# [DIRECTIONS FOR THIS TASK]
Nothing but the lines below, from the first through the line containing "Picture 3: 3-D, field", should be set down, each one exactly and without pictures.

# [DATA TO USE]
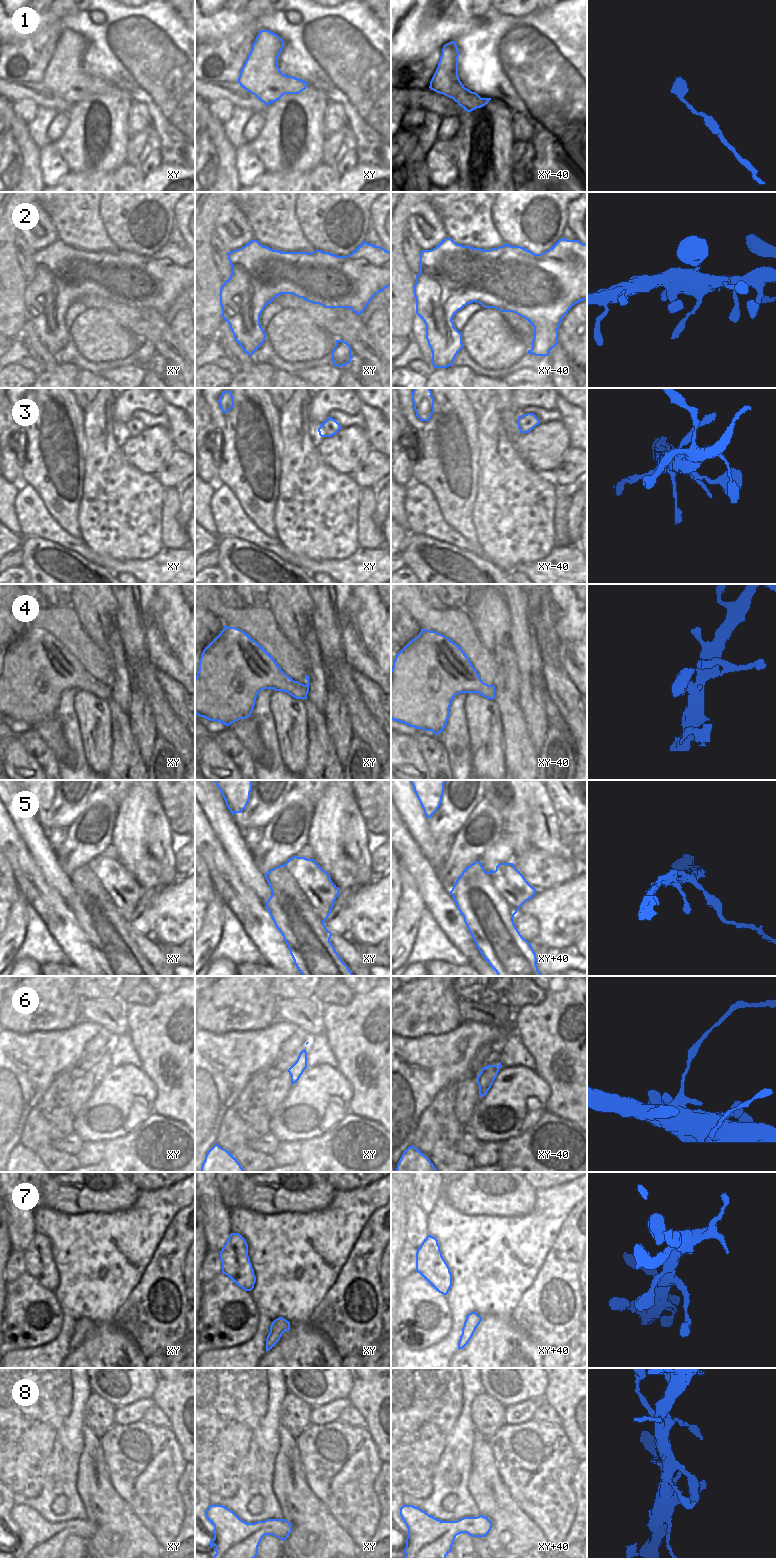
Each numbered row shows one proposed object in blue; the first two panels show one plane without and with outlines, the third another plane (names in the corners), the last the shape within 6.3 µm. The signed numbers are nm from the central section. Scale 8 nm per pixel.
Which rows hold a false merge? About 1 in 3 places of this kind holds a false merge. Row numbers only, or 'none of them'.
1, 5, 6

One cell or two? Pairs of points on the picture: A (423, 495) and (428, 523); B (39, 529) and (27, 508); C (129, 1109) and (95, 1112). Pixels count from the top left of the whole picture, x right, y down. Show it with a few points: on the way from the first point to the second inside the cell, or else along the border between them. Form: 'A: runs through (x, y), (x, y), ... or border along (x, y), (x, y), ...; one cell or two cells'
A: runs through (423, 502), (425, 516); one cell
B: runs through (39, 524), (31, 513); one cell
C: runs through (121, 1109), (103, 1112); one cell

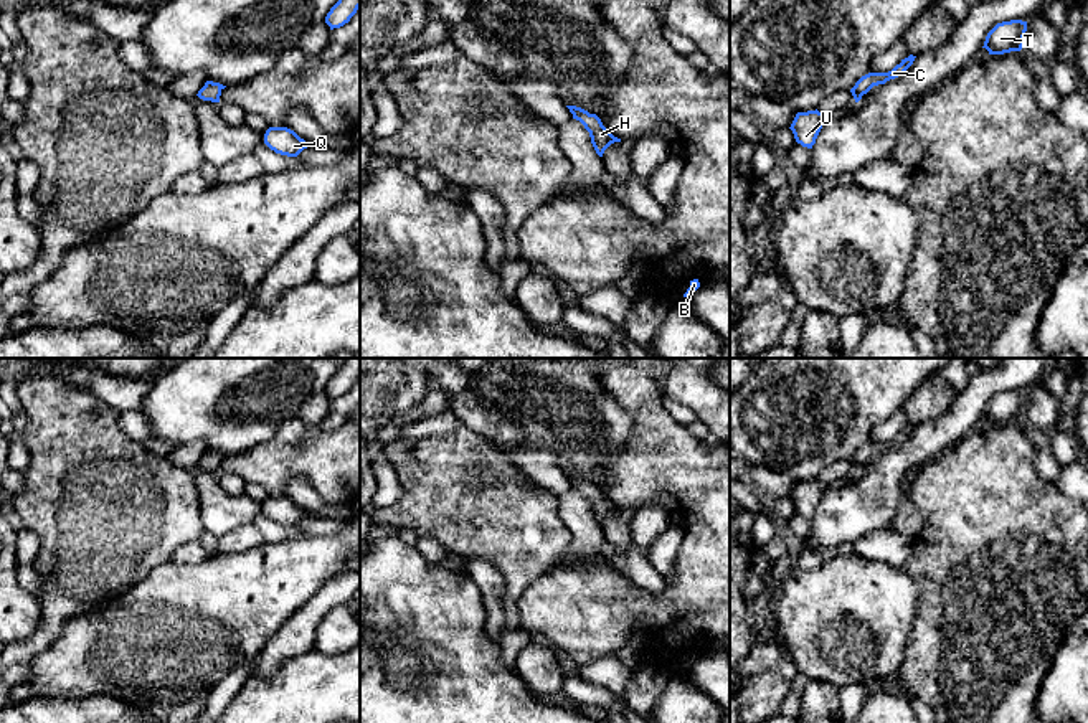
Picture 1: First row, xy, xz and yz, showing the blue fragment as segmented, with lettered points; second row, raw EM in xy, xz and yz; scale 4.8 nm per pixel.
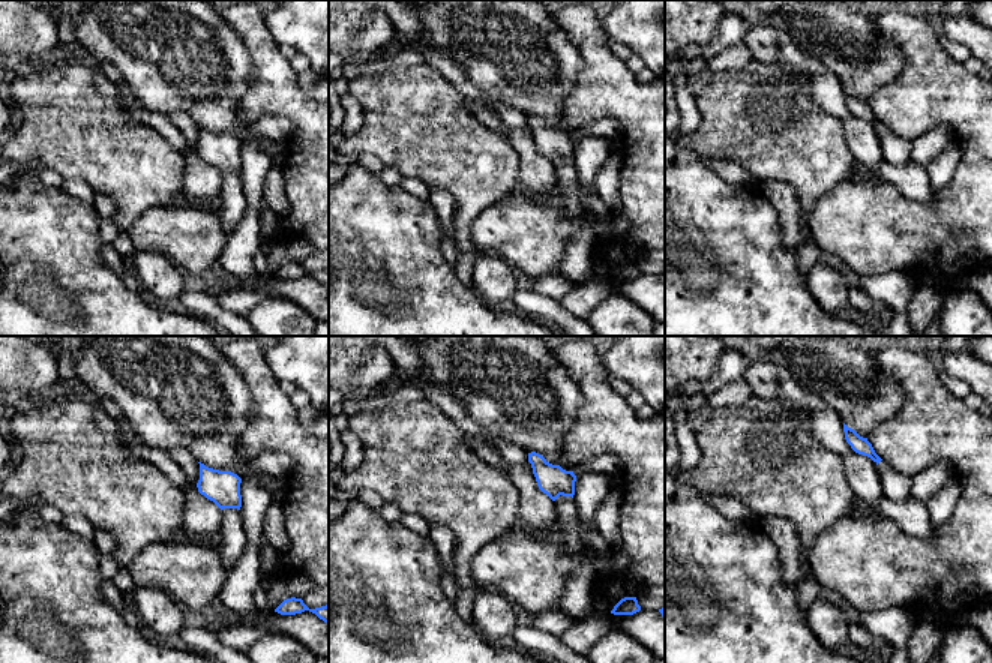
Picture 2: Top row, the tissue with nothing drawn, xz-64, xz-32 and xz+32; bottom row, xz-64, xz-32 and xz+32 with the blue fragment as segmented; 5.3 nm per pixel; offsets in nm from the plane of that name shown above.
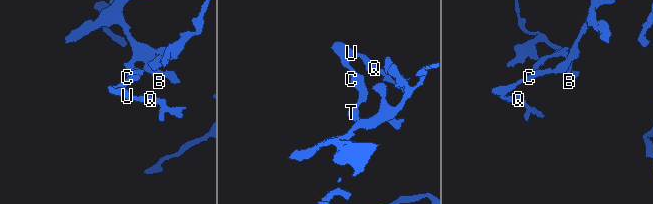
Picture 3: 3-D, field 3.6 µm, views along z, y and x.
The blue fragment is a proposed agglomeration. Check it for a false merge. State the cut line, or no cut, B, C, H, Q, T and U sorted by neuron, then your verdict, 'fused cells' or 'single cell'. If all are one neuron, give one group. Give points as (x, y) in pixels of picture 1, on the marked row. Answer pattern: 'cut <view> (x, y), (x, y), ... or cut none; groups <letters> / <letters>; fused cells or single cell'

# [RESPONSE TO THE TASK]
Each numbered row shows one proposed object in blue; the first two panels show one plane without and with outlines, the third another plane (names in the corners), the last the shape within 6.3 µm. The signed numbers are nm from the central section. Scale 8 nm per pixel.
Which rows hold a false merge? About 1 in 3 places of this kind holds a false merge. Row numbers only, or 'none of them'.
1, 5, 6

One cell or two? Pairs of points on the picture: A (423, 495) and (428, 523); B (39, 529) and (27, 508); C (129, 1109) and (95, 1112). Pixels count from the top left of the whole picture, x right, y down. Show it with a few points: on the way from the first point to the second inside the cell, or else along the border between them. Form: 'A: runs through (x, y), (x, y), ... or border along (x, y), (x, y), ...; one cell or two cells'
A: runs through (423, 502), (425, 516); one cell
B: runs through (39, 524), (31, 513); one cell
C: runs through (121, 1109), (103, 1112); one cell

Picture 1: First row, xy, xz and yz, showing the blue fragment as segmented, with lettered points; second row, raw EM in xy, xz and yz; scale 4.8 nm per pixel.
Picture 2: Top row, the tissue with nothing drawn, xz-64, xz-32 and xz+32; bottom row, xz-64, xz-32 and xz+32 with the blue fragment as segmented; 5.3 nm per pixel; offsets in nm from the plane of that name shown above.
Picture 3: 3-D, field 3.6 µm, views along z, y and x.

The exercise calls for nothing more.